Please render every line of the items below as a Markdown table with two columns, Row and Line. Number each row and leave out any blank lines.

Stored dataset items:

- - - - - - -

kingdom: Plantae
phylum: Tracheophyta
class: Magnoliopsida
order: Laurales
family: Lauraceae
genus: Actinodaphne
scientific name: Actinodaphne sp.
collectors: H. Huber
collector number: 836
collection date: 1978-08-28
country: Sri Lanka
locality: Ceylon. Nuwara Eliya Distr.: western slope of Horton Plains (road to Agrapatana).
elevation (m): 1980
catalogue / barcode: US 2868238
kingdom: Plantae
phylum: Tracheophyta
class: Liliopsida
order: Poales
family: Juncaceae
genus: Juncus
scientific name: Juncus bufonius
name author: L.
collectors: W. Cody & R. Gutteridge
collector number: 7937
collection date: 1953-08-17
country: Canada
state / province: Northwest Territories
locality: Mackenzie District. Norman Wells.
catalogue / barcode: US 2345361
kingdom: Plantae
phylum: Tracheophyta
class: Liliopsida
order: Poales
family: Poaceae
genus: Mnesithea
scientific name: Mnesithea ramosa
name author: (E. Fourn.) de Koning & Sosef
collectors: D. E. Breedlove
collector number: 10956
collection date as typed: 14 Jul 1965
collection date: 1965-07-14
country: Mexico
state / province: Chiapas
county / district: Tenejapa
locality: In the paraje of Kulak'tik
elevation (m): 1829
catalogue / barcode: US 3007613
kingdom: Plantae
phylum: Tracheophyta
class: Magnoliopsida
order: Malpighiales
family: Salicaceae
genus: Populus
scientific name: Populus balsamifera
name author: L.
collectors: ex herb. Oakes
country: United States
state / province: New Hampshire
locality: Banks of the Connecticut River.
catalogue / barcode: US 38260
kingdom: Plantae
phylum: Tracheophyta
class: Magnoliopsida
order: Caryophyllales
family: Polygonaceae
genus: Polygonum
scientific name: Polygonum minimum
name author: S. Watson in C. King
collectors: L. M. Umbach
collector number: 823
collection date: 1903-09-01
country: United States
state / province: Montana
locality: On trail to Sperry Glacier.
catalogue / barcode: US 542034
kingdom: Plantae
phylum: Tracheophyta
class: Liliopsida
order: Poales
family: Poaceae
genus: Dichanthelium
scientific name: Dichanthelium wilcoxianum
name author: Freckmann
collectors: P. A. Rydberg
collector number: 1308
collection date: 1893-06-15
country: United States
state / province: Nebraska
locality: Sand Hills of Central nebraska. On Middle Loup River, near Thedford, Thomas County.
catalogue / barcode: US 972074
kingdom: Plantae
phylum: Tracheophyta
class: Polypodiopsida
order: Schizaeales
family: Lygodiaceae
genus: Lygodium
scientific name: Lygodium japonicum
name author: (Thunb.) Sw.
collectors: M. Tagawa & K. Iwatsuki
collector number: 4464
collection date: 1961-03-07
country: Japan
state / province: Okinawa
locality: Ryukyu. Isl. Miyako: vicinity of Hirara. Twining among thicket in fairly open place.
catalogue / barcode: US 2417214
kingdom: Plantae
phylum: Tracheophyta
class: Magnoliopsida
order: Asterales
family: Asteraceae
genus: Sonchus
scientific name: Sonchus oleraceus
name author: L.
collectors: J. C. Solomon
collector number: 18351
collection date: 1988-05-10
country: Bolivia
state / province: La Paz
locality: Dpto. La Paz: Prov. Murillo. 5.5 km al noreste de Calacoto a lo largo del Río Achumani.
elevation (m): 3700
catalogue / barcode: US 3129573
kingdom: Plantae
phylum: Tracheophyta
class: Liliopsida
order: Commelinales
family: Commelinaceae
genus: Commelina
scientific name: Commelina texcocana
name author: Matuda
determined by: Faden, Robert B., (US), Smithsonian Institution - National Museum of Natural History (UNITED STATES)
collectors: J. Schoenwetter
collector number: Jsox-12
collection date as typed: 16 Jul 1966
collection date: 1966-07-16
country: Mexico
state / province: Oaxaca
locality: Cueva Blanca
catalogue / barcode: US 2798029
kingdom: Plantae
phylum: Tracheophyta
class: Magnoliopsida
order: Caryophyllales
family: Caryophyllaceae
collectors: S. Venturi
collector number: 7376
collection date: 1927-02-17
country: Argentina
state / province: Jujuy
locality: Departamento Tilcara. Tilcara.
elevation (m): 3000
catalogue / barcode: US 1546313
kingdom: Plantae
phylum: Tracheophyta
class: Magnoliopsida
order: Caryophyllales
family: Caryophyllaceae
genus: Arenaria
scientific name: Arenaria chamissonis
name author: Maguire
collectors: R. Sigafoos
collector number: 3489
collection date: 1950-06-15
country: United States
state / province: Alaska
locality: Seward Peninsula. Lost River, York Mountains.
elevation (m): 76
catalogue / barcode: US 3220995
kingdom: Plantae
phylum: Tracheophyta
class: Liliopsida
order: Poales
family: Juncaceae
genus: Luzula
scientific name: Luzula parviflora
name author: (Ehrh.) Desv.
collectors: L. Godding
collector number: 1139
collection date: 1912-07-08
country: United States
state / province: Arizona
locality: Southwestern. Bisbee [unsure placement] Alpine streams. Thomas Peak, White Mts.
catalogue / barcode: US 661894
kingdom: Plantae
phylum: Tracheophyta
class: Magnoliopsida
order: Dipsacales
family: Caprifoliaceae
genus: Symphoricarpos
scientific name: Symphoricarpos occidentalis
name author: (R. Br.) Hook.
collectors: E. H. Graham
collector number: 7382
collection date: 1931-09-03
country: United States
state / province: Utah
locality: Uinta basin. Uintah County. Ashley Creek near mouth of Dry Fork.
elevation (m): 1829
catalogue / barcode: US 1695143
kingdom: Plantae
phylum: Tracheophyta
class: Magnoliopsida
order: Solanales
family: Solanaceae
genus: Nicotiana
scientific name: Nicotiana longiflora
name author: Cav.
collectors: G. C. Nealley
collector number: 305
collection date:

- - - - - - -

■ Exercise solution
| Row | Line |
|---|---|
| 1 | kingdom: Plantae |
| 2 | phylum: Tracheophyta |
| 3 | class: Magnoliopsida |
| 4 | order: Laurales |
| 5 | family: Lauraceae |
| 6 | genus: Actinodaphne |
| 7 | scientific name: Actinodaphne sp. |
| 8 | collectors: H. Huber |
| 9 | collector number: 836 |
| 10 | collection date: 1978-08-28 |
| 11 | country: Sri Lanka |
| 12 | locality: Ceylon. Nuwara Eliya Distr.: western slope of Horton Plains (road to Agrapatana). |
| 13 | elevation (m): 1980 |
| 14 | catalogue / barcode: US 2868238 |
| 15 | kingdom: Plantae |
| 16 | phylum: Tracheophyta |
| 17 | class: Liliopsida |
| 18 | order: Poales |
| 19 | family: Juncaceae |
| 20 | genus: Juncus |
| 21 | scientific name: Juncus bufonius |
| 22 | name author: L. |
| 23 | collectors: W. Cody & R. Gutteridge |
| 24 | collector number: 7937 |
| 25 | collection date: 1953-08-17 |
| 26 | country: Canada |
| 27 | state / province: Northwest Territories |
| 28 | locality: Mackenzie District. Norman Wells. |
| 29 | catalogue / barcode: US 2345361 |
| 30 | kingdom: Plantae |
| 31 | phylum: Tracheophyta |
| 32 | class: Liliopsida |
| 33 | order: Poales |
| 34 | family: Poaceae |
| 35 | genus: Mnesithea |
| 36 | scientific name: Mnesithea ramosa |
| 37 | name author: (E. Fourn.) de Koning & Sosef |
| 38 | collectors: D. E. Breedlove |
| 39 | collector number: 10956 |
| 40 | collection date as typed: 14 Jul 1965 |
| 41 | collection date: 1965-07-14 |
| 42 | country: Mexico |
| 43 | state / province: Chiapas |
| 44 | county / district: Tenejapa |
| 45 | locality: In the paraje of Kulak'tik |
| 46 | elevation (m): 1829 |
| 47 | catalogue / barcode: US 3007613 |
| 48 | kingdom: Plantae |
| 49 | phylum: Tracheophyta |
| 50 | class: Magnoliopsida |
| 51 | order: Malpighiales |
| 52 | family: Salicaceae |
| 53 | genus: Populus |
| 54 | scientific name: Populus balsamifera |
| 55 | name author: L. |
| 56 | collectors: ex herb. Oakes |
| 57 | country: United States |
| 58 | state / province: New Hampshire |
| 59 | locality: Banks of the Connecticut River. |
| 60 | catalogue / barcode: US 38260 |
| 61 | kingdom: Plantae |
| 62 | phylum: Tracheophyta |
| 63 | class: Magnoliopsida |
| 64 | order: Caryophyllales |
| 65 | family: Polygonaceae |
| 66 | genus: Polygonum |
| 67 | scientific name: Polygonum minimum |
| 68 | name author: S. Watson in C. King |
| 69 | collectors: L. M. Umbach |
| 70 | collector number: 823 |
| 71 | collection date: 1903-09-01 |
| 72 | country: United States |
| 73 | state / province: Montana |
| 74 | locality: On trail to Sperry Glacier. |
| 75 | catalogue / barcode: US 542034 |
| 76 | kingdom: Plantae |
| 77 | phylum: Tracheophyta |
| 78 | class: Liliopsida |
| 79 | order: Poales |
| 80 | family: Poaceae |
| 81 | genus: Dichanthelium |
| 82 | scientific name: Dichanthelium wilcoxianum |
| 83 | name author: Freckmann |
| 84 | collectors: P. A. Rydberg |
| 85 | collector number: 1308 |
| 86 | collection date: 1893-06-15 |
| 87 | country: United States |
| 88 | state / province: Nebraska |
| 89 | locality: Sand Hills of Central nebraska. On Middle Loup River, near Thedford, Thomas County. |
| 90 | catalogue / barcode: US 972074 |
| 91 | kingdom: Plantae |
| 92 | phylum: Tracheophyta |
| 93 | class: Polypodiopsida |
| 94 | order: Schizaeales |
| 95 | family: Lygodiaceae |
| 96 | genus: Lygodium |
| 97 | scientific name: Lygodium japonicum |
| 98 | name author: (Thunb.) Sw. |
| 99 | collectors: M. Tagawa & K. Iwatsuki |
| 100 | collector number: 4464 |
| 101 | collection date: 1961-03-07 |
| 102 | country: Japan |
| 103 | state / province: Okinawa |
| 104 | locality: Ryukyu. Isl. Miyako: vicinity of Hirara. Twining among thicket in fairly open place. |
| 105 | catalogue / barcode: US 2417214 |
| 106 | kingdom: Plantae |
| 107 | phylum: Tracheophyta |
| 108 | class: Magnoliopsida |
| 109 | order: Asterales |
| 110 | family: Asteraceae |
| 111 | genus: Sonchus |
| 112 | scientific name: Sonchus oleraceus |
| 113 | name author: L. |
| 114 | collectors: J. C. Solomon |
| 115 | collector number: 18351 |
| 116 | collection date: 1988-05-10 |
| 117 | country: Bolivia |
| 118 | state / province: La Paz |
| 119 | locality: Dpto. La Paz: Prov. Murillo. 5.5 km al noreste de Calacoto a lo largo del Río Achumani. |
| 120 | elevation (m): 3700 |
| 121 | catalogue / barcode: US 3129573 |
| 122 | kingdom: Plantae |
| 123 | phylum: Tracheophyta |
| 124 | class: Liliopsida |
| 125 | order: Commelinales |
| 126 | family: Commelinaceae |
| 127 | genus: Commelina |
| 128 | scientific name: Commelina texcocana |
| 129 | name author: Matuda |
| 130 | determined by: Faden, Robert B., (US), Smithsonian Institution - National Museum of Natural History (UNITED STATES) |
| 131 | collectors: J. Schoenwetter |
| 132 | collector number: Jsox-12 |
| 133 | collection date as typed: 16 Jul 1966 |
| 134 | collection date: 1966-07-16 |
| 135 | country: Mexico |
| 136 | state / province: Oaxaca |
| 137 | locality: Cueva Blanca |
| 138 | catalogue / barcode: US 2798029 |
| 139 | kingdom: Plantae |
| 140 | phylum: Tracheophyta |
| 141 | class: Magnoliopsida |
| 142 | order: Caryophyllales |
| 143 | family: Caryophyllaceae |
| 144 | collectors: S. Venturi |
| 145 | collector number: 7376 |
| 146 | collection date: 1927-02-17 |
| 147 | country: Argentina |
| 148 | state / province: Jujuy |
| 149 | locality: Departamento Tilcara. Tilcara. |
| 150 | elevation (m): 3000 |
| 151 | catalogue / barcode: US 1546313 |
| 152 | kingdom: Plantae |
| 153 | phylum: Tracheophyta |
| 154 | class: Magnoliopsida |
| 155 | order: Caryophyllales |
| 156 | family: Caryophyllaceae |
| 157 | genus: Arenaria |
| 158 | scientific name: Arenaria chamissonis |
| 159 | name author: Maguire |
| 160 | collectors: R. Sigafoos |
| 161 | collector number: 3489 |
| 162 | collection date: 1950-06-15 |
| 163 | country: United States |
| 164 | state / province: Alaska |
| 165 | locality: Seward Peninsula. Lost River, York Mountains. |
| 166 | elevation (m): 76 |
| 167 | catalogue / barcode: US 3220995 |
| 168 | kingdom: Plantae |
| 169 | phylum: Tracheophyta |
| 170 | class: Liliopsida |
| 171 | order: Poales |
| 172 | family: Juncaceae |
| 173 | genus: Luzula |
| 174 | scientific name: Luzula parviflora |
| 175 | name author: (Ehrh.) Desv. |
| 176 | collectors: L. Godding |
| 177 | collector number: 1139 |
| 178 | collection date: 1912-07-08 |
| 179 | country: United States |
| 180 | state / province: Arizona |
| 181 | locality: Southwestern. Bisbee [unsure placement] Alpine streams. Thomas Peak, White Mts. |
| 182 | catalogue / barcode: US 661894 |
| 183 | kingdom: Plantae |
| 184 | phylum: Tracheophyta |
| 185 | class: Magnoliopsida |
| 186 | order: Dipsacales |
| 187 | family: Caprifoliaceae |
| 188 | genus: Symphoricarpos |
| 189 | scientific name: Symphoricarpos occidentalis |
| 190 | name author: (R. Br.) Hook. |
| 191 | collectors: E. H. Graham |
| 192 | collector number: 7382 |
| 193 | collection date: 1931-09-03 |
| 194 | country: United States |
| 195 | state / province: Utah |
| 196 | locality: Uinta basin. Uintah County. Ashley Creek near mouth of Dry Fork. |
| 197 | elevation (m): 1829 |
| 198 | catalogue / barcode: US 1695143 |
| 199 | kingdom: Plantae |
| 200 | phylum: Tracheophyta |
| 201 | class: Magnoliopsida |
| 202 | order: Solanales |
| 203 | family: Solanaceae |
| 204 | genus: Nicotiana |
| 205 | scientific name: Nicotiana longiflora |
| 206 | name author: Cav. |
| 207 | collectors: G. C. Nealley |
| 208 | collector number: 305 |
| 209 | collection date: |